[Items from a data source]
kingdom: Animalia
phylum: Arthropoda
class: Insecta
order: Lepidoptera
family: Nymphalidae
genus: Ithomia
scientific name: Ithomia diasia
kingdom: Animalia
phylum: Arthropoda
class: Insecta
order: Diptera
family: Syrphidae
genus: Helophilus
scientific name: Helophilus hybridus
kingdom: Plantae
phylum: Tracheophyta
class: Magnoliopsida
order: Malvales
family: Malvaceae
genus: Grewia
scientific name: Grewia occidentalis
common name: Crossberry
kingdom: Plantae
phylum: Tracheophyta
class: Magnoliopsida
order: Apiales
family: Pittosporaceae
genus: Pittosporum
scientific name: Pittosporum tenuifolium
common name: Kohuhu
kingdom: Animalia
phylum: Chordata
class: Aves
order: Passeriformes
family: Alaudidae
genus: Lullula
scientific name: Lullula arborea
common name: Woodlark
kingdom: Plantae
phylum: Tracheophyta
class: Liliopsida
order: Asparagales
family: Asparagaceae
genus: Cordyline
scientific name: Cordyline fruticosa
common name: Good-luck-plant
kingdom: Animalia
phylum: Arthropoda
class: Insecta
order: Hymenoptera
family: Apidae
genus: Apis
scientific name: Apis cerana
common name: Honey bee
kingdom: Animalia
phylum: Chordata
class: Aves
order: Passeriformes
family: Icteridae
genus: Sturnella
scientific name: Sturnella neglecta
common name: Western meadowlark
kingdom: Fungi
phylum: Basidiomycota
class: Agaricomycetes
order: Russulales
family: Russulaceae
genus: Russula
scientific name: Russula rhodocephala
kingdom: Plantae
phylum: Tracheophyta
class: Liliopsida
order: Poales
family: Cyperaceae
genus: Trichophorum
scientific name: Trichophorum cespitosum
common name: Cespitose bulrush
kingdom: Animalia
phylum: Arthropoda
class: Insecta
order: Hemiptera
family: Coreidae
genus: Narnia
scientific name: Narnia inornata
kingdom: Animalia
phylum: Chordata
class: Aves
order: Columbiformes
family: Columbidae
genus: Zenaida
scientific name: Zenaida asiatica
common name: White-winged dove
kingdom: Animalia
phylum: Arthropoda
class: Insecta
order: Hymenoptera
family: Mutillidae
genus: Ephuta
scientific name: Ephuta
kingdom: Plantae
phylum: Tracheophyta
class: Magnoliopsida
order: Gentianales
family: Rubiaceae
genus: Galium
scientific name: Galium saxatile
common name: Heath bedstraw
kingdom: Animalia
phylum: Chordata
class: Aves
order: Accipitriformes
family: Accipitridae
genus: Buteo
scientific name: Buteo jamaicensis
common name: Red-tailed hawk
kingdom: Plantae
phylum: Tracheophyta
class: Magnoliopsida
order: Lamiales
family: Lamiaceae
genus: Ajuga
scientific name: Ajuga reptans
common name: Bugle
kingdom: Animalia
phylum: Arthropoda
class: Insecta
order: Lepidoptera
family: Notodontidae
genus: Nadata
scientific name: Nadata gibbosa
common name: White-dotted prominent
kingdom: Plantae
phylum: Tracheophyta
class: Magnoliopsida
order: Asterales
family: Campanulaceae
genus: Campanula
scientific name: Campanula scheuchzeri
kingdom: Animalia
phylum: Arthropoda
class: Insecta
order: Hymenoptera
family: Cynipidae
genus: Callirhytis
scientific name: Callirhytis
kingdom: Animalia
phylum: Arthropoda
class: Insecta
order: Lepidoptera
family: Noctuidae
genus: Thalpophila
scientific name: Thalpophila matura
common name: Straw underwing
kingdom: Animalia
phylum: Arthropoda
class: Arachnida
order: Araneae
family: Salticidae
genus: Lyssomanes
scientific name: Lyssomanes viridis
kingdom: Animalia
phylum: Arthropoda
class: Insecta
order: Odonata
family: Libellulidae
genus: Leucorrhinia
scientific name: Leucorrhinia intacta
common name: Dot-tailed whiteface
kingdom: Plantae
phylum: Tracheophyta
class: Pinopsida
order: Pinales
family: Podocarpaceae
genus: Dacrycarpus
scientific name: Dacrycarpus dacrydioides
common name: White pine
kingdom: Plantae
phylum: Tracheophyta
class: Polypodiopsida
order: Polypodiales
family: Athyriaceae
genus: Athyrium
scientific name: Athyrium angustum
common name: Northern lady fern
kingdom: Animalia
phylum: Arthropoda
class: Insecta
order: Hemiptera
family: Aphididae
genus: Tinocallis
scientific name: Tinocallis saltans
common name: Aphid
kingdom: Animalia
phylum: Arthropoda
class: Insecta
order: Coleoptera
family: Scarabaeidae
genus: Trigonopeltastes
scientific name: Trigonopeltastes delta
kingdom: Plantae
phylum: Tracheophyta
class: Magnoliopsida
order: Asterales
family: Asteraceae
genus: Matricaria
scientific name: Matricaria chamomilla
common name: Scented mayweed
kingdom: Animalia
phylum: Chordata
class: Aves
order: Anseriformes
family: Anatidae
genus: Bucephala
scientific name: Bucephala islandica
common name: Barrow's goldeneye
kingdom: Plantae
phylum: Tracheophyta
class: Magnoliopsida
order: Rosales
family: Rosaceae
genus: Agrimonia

- Aim of the task -
Print every line of the listing above, unchanged and in the same order.

- Written solution -
kingdom: Animalia
phylum: Arthropoda
class: Insecta
order: Lepidoptera
family: Nymphalidae
genus: Ithomia
scientific name: Ithomia diasia
kingdom: Animalia
phylum: Arthropoda
class: Insecta
order: Diptera
family: Syrphidae
genus: Helophilus
scientific name: Helophilus hybridus
kingdom: Plantae
phylum: Tracheophyta
class: Magnoliopsida
order: Malvales
family: Malvaceae
genus: Grewia
scientific name: Grewia occidentalis
common name: Crossberry
kingdom: Plantae
phylum: Tracheophyta
class: Magnoliopsida
order: Apiales
family: Pittosporaceae
genus: Pittosporum
scientific name: Pittosporum tenuifolium
common name: Kohuhu
kingdom: Animalia
phylum: Chordata
class: Aves
order: Passeriformes
family: Alaudidae
genus: Lullula
scientific name: Lullula arborea
common name: Woodlark
kingdom: Plantae
phylum: Tracheophyta
class: Liliopsida
order: Asparagales
family: Asparagaceae
genus: Cordyline
scientific name: Cordyline fruticosa
common name: Good-luck-plant
kingdom: Animalia
phylum: Arthropoda
class: Insecta
order: Hymenoptera
family: Apidae
genus: Apis
scientific name: Apis cerana
common name: Honey bee
kingdom: Animalia
phylum: Chordata
class: Aves
order: Passeriformes
family: Icteridae
genus: Sturnella
scientific name: Sturnella neglecta
common name: Western meadowlark
kingdom: Fungi
phylum: Basidiomycota
class: Agaricomycetes
order: Russulales
family: Russulaceae
genus: Russula
scientific name: Russula rhodocephala
kingdom: Plantae
phylum: Tracheophyta
class: Liliopsida
order: Poales
family: Cyperaceae
genus: Trichophorum
scientific name: Trichophorum cespitosum
common name: Cespitose bulrush
kingdom: Animalia
phylum: Arthropoda
class: Insecta
order: Hemiptera
family: Coreidae
genus: Narnia
scientific name: Narnia inornata
kingdom: Animalia
phylum: Chordata
class: Aves
order: Columbiformes
family: Columbidae
genus: Zenaida
scientific name: Zenaida asiatica
common name: White-winged dove
kingdom: Animalia
phylum: Arthropoda
class: Insecta
order: Hymenoptera
family: Mutillidae
genus: Ephuta
scientific name: Ephuta
kingdom: Plantae
phylum: Tracheophyta
class: Magnoliopsida
order: Gentianales
family: Rubiaceae
genus: Galium
scientific name: Galium saxatile
common name: Heath bedstraw
kingdom: Animalia
phylum: Chordata
class: Aves
order: Accipitriformes
family: Accipitridae
genus: Buteo
scientific name: Buteo jamaicensis
common name: Red-tailed hawk
kingdom: Plantae
phylum: Tracheophyta
class: Magnoliopsida
order: Lamiales
family: Lamiaceae
genus: Ajuga
scientific name: Ajuga reptans
common name: Bugle
kingdom: Animalia
phylum: Arthropoda
class: Insecta
order: Lepidoptera
family: Notodontidae
genus: Nadata
scientific name: Nadata gibbosa
common name: White-dotted prominent
kingdom: Plantae
phylum: Tracheophyta
class: Magnoliopsida
order: Asterales
family: Campanulaceae
genus: Campanula
scientific name: Campanula scheuchzeri
kingdom: Animalia
phylum: Arthropoda
class: Insecta
order: Hymenoptera
family: Cynipidae
genus: Callirhytis
scientific name: Callirhytis
kingdom: Animalia
phylum: Arthropoda
class: Insecta
order: Lepidoptera
family: Noctuidae
genus: Thalpophila
scientific name: Thalpophila matura
common name: Straw underwing
kingdom: Animalia
phylum: Arthropoda
class: Arachnida
order: Araneae
family: Salticidae
genus: Lyssomanes
scientific name: Lyssomanes viridis
kingdom: Animalia
phylum: Arthropoda
class: Insecta
order: Odonata
family: Libellulidae
genus: Leucorrhinia
scientific name: Leucorrhinia intacta
common name: Dot-tailed whiteface
kingdom: Plantae
phylum: Tracheophyta
class: Pinopsida
order: Pinales
family: Podocarpaceae
genus: Dacrycarpus
scientific name: Dacrycarpus dacrydioides
common name: White pine
kingdom: Plantae
phylum: Tracheophyta
class: Polypodiopsida
order: Polypodiales
family: Athyriaceae
genus: Athyrium
scientific name: Athyrium angustum
common name: Northern lady fern
kingdom: Animalia
phylum: Arthropoda
class: Insecta
order: Hemiptera
family: Aphididae
genus: Tinocallis
scientific name: Tinocallis saltans
common name: Aphid
kingdom: Animalia
phylum: Arthropoda
class: Insecta
order: Coleoptera
family: Scarabaeidae
genus: Trigonopeltastes
scientific name: Trigonopeltastes delta
kingdom: Plantae
phylum: Tracheophyta
class: Magnoliopsida
order: Asterales
family: Asteraceae
genus: Matricaria
scientific name: Matricaria chamomilla
common name: Scented mayweed
kingdom: Animalia
phylum: Chordata
class: Aves
order: Anseriformes
family: Anatidae
genus: Bucephala
scientific name: Bucephala islandica
common name: Barrow's goldeneye
kingdom: Plantae
phylum: Tracheophyta
class: Magnoliopsida
order: Rosales
family: Rosaceae
genus: Agrimonia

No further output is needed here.